The appendix reports especially strong results for the Qwen3 family. Qwen3-14B achieves an average of 88.6% ± 5.2 across languages, with scores around or above 87–92 on nearly all languages except Swahili, where it reaches 69.7. Qwen3-8B and Qwen3-4B are also described as very strong. The authors speculate that these results may indicate the data were present in the Qwen3 reasoning models’ RLVR training mix. That caveat matters for benchmark interpretation, but it does not eliminate the dataset’s value as a controlled multilingual testbed (Dobler et al., 11 Mar 2026).
One of the paper’s central empirical implications is that strong models can transfer math-problem-solving ability across translated instances of the same underlying problems. The benchmark therefore permits a more precise decomposition of multilingual mathematical performance into a language component and a reasoning component. This suggests that some apparent multilingual deficits in math may reflect training-data asymmetry more than intrinsic inability to reason in non-English settings (Dobler et al., 11 Mar 2026).

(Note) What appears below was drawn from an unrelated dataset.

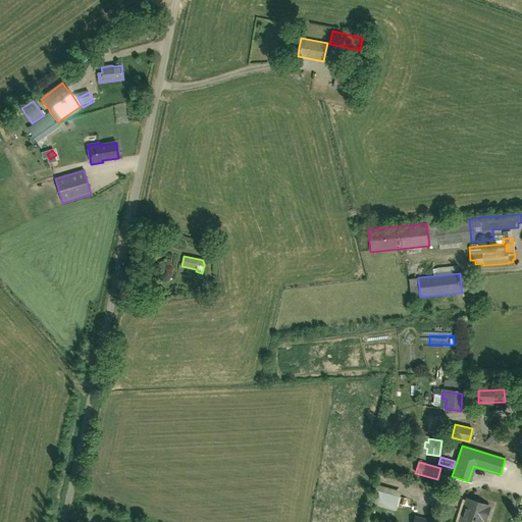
[(399,497),(375,489),(371,504),(396,510),(399,497)]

7. Limitations, scientific uses, and relation to adjacent systems
The paper is explicit about limitations. Because translation and refinement are LLM-based, residual errors may remain. Human validation was unavailable for Swahili, Telugu, and Bengali, so translation quality may be more variable in those languages. Only the test set received exhaustive final native-speaker review; the larger train splits did not. Automated answer verification can also be brittle, particularly for more complex expressions or formatting variations, which may generate false negatives. The authors also note that exceptionally high benchmark performance by some models may reflect contamination or inclusion of the data in prior training (Dobler et al., 11 Mar 2026).
Within the broader ecosystem, mAceReason-Math is best understood as a dataset-layer contribution rather than a training-method or architecture paper. AceReason-Nemotron studies strict on-policy GRPO, progressive response-length curricula, difficulty filtering, and verifier-based math RL on a large hard-verifiable math corpus (Chen et al., 22 May 2025). mAceReason-Math extends the multilingual data substrate needed for comparable experiments across languages, but does not specify a separate “mAceReason-Math” model line, RL schedule, or reward equation. In that sense, it is enabling infrastructure for multilingual RLVR rather than an end-to-end multilingual reasoning system.
The dataset is usable in several distinct experimental regimes. For RLVR training, the parallel split supports matched multilingual instances for language-balanced policy optimization and transfer studies. For monolingual or mixed-language fine-tuning, the larger per-language full-train splits provide substantially more scale than prior multilingual math benchmarks. For evaluation, the 190-sample human-validated parallel test set offers a controlled robustness benchmark in which mathematical content is held constant across languages. Taken together, these properties make mAceReason-Math a mechanism for replacing the English-only default in verifier-based math post-training with genuinely multilingual experimentation (Dobler et al., 11 Mar 2026).